いちえ
「うひゃあっ」
脇腹からお腹に手が入ってきて、何とも間抜けな声が思わず漏れる。
「色気も何もねえなあ」
気が付くと、瑠衣斗のお腹と私の背中は、ピッタリとくっついてしまっている。
「なぁ…もも」
いつの間にか耳元に寄せられていた瑠衣斗の唇が、私の耳元に触れる。
こう言う時、どうしたらいいのか分からない。
頭の中ではいろいろごちゃごちゃ考えているのに、体も口も一切動かない。
「俺の心臓の音、分かるか?」
グッと身構えていた私は、いつの間にか強く閉じていた目を開けた。
言われた事の意味が分からず、頭の中で繰り返してみる。
「音…?」
るぅの…心臓の音?
やけに早く感じていた自分の胸の鼓動に、重なるようにして鼓動する、もう一つの鼓動。
「俺、めちゃくちゃ緊張してる。

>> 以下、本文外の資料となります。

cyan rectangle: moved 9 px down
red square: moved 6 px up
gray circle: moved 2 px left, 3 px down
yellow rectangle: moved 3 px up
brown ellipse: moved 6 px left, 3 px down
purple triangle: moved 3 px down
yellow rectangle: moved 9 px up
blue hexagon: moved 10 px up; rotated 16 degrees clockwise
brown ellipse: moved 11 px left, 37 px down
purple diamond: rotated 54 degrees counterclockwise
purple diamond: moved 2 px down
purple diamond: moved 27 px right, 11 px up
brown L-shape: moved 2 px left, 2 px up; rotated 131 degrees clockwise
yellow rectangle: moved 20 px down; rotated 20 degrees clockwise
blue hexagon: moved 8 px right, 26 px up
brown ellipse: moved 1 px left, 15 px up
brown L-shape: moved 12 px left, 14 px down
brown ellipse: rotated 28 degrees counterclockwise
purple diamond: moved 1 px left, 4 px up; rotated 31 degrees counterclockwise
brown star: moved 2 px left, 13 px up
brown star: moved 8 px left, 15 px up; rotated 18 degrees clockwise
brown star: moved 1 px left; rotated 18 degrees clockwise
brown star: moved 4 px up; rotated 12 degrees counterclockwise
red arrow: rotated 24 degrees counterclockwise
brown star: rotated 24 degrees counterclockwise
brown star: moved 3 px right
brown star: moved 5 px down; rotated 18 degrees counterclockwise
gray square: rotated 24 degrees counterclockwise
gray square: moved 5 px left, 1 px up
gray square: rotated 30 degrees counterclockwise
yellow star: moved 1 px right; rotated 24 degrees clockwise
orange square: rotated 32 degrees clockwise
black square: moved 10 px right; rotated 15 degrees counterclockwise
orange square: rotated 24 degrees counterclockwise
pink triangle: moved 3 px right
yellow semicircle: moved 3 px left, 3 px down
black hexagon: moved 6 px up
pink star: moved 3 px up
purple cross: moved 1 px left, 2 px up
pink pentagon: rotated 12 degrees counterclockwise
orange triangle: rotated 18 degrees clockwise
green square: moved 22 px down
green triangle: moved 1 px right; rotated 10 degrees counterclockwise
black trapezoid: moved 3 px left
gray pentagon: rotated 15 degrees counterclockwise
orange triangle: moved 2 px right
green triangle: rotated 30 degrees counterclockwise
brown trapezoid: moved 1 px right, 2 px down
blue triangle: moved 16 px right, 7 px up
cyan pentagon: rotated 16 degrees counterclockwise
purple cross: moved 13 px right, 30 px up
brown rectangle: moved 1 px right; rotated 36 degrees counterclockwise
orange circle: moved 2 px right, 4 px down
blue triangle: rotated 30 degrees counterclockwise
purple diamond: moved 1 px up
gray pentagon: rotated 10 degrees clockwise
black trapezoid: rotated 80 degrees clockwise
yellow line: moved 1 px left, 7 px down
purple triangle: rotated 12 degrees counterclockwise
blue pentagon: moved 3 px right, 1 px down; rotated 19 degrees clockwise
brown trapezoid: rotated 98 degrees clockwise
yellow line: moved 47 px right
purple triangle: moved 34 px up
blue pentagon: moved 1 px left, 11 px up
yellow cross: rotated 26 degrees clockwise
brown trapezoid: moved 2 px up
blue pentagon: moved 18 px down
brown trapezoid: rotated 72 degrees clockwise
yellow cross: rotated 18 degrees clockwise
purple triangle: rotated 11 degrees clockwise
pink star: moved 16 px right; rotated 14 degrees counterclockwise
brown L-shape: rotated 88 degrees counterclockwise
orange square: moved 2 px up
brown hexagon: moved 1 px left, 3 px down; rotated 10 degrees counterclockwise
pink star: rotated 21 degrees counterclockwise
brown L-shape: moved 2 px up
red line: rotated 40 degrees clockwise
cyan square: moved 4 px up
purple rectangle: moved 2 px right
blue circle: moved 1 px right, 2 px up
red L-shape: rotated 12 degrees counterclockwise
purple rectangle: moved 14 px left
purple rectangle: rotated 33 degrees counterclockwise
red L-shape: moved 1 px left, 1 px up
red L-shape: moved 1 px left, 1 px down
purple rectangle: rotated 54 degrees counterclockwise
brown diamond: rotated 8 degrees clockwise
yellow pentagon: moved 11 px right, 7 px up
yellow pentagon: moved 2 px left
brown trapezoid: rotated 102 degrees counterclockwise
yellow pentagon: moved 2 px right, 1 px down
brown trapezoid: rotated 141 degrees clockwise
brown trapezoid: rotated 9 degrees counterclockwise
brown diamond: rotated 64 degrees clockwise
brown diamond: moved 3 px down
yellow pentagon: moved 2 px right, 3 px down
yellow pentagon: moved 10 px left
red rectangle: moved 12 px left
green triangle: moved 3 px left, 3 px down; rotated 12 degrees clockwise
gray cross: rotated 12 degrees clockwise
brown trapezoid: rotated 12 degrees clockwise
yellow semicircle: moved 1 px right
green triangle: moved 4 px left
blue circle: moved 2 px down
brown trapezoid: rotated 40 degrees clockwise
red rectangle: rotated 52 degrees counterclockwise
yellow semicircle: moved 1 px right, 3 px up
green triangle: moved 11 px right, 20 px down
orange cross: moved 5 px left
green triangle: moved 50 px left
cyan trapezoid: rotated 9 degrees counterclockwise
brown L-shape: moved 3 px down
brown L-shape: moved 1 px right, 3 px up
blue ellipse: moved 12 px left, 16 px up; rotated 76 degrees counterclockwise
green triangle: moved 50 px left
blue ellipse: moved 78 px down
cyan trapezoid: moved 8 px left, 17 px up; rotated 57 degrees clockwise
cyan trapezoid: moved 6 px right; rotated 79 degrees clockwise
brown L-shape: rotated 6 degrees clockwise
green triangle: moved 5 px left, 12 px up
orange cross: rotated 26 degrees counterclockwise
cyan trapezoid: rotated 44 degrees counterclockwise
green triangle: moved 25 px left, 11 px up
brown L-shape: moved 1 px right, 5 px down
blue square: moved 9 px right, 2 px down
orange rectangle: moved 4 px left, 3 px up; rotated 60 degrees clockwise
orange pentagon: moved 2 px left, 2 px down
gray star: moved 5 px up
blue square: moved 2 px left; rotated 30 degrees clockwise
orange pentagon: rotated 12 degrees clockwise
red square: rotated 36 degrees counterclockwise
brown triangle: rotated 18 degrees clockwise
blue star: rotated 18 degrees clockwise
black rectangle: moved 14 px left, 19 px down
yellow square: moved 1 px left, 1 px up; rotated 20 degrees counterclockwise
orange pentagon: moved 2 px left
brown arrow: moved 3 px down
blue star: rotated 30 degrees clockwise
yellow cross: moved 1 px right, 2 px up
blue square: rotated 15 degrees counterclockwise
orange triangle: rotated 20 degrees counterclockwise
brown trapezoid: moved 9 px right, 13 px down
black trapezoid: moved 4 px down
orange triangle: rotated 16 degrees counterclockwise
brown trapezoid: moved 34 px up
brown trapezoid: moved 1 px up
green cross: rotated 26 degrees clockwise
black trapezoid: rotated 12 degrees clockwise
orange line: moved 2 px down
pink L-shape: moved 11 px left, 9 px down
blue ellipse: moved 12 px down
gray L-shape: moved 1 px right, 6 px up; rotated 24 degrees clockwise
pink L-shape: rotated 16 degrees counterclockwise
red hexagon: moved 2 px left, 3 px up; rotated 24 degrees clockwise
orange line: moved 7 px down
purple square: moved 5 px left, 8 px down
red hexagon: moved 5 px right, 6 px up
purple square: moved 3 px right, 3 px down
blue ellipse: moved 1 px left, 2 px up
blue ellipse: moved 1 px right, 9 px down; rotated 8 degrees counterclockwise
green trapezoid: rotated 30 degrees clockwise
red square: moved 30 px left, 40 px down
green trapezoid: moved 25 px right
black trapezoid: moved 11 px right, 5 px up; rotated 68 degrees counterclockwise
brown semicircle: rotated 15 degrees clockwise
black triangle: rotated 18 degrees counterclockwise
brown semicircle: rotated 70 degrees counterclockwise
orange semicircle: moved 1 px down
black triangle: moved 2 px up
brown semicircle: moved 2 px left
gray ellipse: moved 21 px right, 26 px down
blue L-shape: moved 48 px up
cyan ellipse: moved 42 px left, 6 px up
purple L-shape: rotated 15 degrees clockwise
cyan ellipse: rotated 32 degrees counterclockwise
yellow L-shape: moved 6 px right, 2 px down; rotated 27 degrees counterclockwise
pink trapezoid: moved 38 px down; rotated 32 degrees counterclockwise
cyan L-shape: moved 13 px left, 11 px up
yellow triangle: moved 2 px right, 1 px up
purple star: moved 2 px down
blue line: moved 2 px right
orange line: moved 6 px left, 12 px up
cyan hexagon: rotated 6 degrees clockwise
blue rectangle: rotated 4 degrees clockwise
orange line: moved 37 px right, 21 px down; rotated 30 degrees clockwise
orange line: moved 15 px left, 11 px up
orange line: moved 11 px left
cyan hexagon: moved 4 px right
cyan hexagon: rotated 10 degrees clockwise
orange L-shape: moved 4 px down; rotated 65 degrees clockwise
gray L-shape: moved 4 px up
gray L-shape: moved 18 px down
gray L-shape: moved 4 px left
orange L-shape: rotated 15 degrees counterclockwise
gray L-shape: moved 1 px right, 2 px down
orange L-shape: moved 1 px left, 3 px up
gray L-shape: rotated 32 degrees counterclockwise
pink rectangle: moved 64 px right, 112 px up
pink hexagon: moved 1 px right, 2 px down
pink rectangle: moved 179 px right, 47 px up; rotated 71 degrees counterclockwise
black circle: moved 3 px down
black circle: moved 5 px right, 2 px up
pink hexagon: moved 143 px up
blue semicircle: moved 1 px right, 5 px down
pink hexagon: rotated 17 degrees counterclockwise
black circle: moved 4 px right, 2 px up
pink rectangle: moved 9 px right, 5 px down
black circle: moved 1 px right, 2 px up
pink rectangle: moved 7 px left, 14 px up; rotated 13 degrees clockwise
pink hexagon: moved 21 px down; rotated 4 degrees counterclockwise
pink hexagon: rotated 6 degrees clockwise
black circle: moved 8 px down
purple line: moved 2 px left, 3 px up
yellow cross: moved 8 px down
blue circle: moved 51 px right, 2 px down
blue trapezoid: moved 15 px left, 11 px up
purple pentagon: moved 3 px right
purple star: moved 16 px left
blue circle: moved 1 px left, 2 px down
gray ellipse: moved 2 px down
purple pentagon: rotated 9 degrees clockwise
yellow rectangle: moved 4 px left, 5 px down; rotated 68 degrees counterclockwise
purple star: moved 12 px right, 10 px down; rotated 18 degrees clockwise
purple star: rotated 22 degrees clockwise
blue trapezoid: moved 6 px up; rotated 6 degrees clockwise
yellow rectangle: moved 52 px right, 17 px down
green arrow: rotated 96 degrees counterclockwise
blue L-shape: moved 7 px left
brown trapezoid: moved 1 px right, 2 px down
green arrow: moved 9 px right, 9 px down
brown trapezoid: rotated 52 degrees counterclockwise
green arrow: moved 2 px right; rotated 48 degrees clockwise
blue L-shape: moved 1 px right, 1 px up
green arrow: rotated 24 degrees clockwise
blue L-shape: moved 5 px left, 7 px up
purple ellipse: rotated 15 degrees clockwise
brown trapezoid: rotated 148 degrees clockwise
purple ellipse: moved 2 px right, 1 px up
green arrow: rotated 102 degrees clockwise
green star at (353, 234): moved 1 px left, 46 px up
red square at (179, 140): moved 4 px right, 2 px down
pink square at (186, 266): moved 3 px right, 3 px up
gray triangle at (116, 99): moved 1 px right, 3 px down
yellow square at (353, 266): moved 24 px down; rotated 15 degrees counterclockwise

どうしたらいいのかも分からねえ」
るぅが緊張してる……?
るぅも緊張してるの?
ギュッと抱き締める腕が、少しだけ緩む。
私の首筋に顔を埋めるようにして、瑠衣斗が動きを止める。
「めちゃくちゃももを抱きたい。でも、めちゃくちゃ大事すぎて、どうしたらいいのか分からない」
「る…ぅ…」
胸がギュッと音をたてるように縮まり、温かくなる。
愛おしくて、愛おしくて、涙が出そうになった。